PROBLEM TO WORK ON: Given the records that follow, return each one verbatim.

MATERIAL TO PROCESS:
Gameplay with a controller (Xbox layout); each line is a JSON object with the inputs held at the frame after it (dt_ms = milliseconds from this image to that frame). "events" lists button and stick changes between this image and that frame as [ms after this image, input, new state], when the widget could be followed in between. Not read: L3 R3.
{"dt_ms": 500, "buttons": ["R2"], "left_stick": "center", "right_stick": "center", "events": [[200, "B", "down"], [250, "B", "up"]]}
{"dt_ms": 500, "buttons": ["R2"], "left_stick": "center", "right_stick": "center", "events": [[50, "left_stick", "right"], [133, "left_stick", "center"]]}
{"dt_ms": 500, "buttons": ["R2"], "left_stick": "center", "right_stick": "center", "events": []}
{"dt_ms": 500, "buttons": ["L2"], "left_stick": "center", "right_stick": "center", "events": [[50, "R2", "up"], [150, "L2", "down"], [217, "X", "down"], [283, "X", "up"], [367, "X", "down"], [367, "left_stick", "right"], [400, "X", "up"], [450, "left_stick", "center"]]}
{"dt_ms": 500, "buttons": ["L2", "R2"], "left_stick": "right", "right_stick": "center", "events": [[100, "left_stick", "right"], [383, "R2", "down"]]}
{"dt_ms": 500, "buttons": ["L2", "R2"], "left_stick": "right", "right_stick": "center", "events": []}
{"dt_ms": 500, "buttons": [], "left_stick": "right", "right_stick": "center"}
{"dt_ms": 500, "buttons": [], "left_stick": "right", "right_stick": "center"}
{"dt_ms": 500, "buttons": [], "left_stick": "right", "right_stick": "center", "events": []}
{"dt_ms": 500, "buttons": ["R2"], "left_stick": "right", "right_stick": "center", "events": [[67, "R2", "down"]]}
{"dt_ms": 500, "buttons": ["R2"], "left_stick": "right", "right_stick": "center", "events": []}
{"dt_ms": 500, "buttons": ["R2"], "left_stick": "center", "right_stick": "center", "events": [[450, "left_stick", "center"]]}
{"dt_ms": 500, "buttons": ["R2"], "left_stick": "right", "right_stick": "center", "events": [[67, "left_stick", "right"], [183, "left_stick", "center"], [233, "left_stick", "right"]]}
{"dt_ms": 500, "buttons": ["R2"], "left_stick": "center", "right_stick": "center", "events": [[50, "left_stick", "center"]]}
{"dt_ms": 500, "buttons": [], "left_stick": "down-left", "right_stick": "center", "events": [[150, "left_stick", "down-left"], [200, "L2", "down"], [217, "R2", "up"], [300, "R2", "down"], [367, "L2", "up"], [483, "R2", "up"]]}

REPLY:
Gameplay with a controller (Xbox layout); each line is a JSON object with the inputs held at the frame after it (dt_ms = milliseconds from this image to that frame). "events" lists button and stick changes between this image and that frame as [ms after this image, input, new state], when the widget could be followed in between. Not read: L3 R3.
{"dt_ms": 500, "buttons": ["R2"], "left_stick": "center", "right_stick": "center", "events": [[200, "B", "down"], [250, "B", "up"]]}
{"dt_ms": 500, "buttons": ["R2"], "left_stick": "center", "right_stick": "center", "events": [[50, "left_stick", "right"], [133, "left_stick", "center"]]}
{"dt_ms": 500, "buttons": ["R2"], "left_stick": "center", "right_stick": "center", "events": []}
{"dt_ms": 500, "buttons": ["L2"], "left_stick": "center", "right_stick": "center", "events": [[50, "R2", "up"], [150, "L2", "down"], [217, "X", "down"], [283, "X", "up"], [367, "X", "down"], [367, "left_stick", "right"], [400, "X", "up"], [450, "left_stick", "center"]]}
{"dt_ms": 500, "buttons": ["L2", "R2"], "left_stick": "right", "right_stick": "center", "events": [[100, "left_stick", "right"], [383, "R2", "down"]]}
{"dt_ms": 500, "buttons": ["L2", "R2"], "left_stick": "right", "right_stick": "center", "events": []}
{"dt_ms": 500, "buttons": [], "left_stick": "right", "right_stick": "center"}
{"dt_ms": 500, "buttons": [], "left_stick": "right", "right_stick": "center"}
{"dt_ms": 500, "buttons": [], "left_stick": "right", "right_stick": "center", "events": []}
{"dt_ms": 500, "buttons": ["R2"], "left_stick": "right", "right_stick": "center", "events": [[67, "R2", "down"]]}
{"dt_ms": 500, "buttons": ["R2"], "left_stick": "right", "right_stick": "center", "events": []}
{"dt_ms": 500, "buttons": ["R2"], "left_stick": "center", "right_stick": "center", "events": [[450, "left_stick", "center"]]}
{"dt_ms": 500, "buttons": ["R2"], "left_stick": "right", "right_stick": "center", "events": [[67, "left_stick", "right"], [183, "left_stick", "center"], [233, "left_stick", "right"]]}
{"dt_ms": 500, "buttons": ["R2"], "left_stick": "center", "right_stick": "center", "events": [[50, "left_stick", "center"]]}
{"dt_ms": 500, "buttons": [], "left_stick": "down-left", "right_stick": "center", "events": [[150, "left_stick", "down-left"], [200, "L2", "down"], [217, "R2", "up"], [300, "R2", "down"], [367, "L2", "up"], [483, "R2", "up"]]}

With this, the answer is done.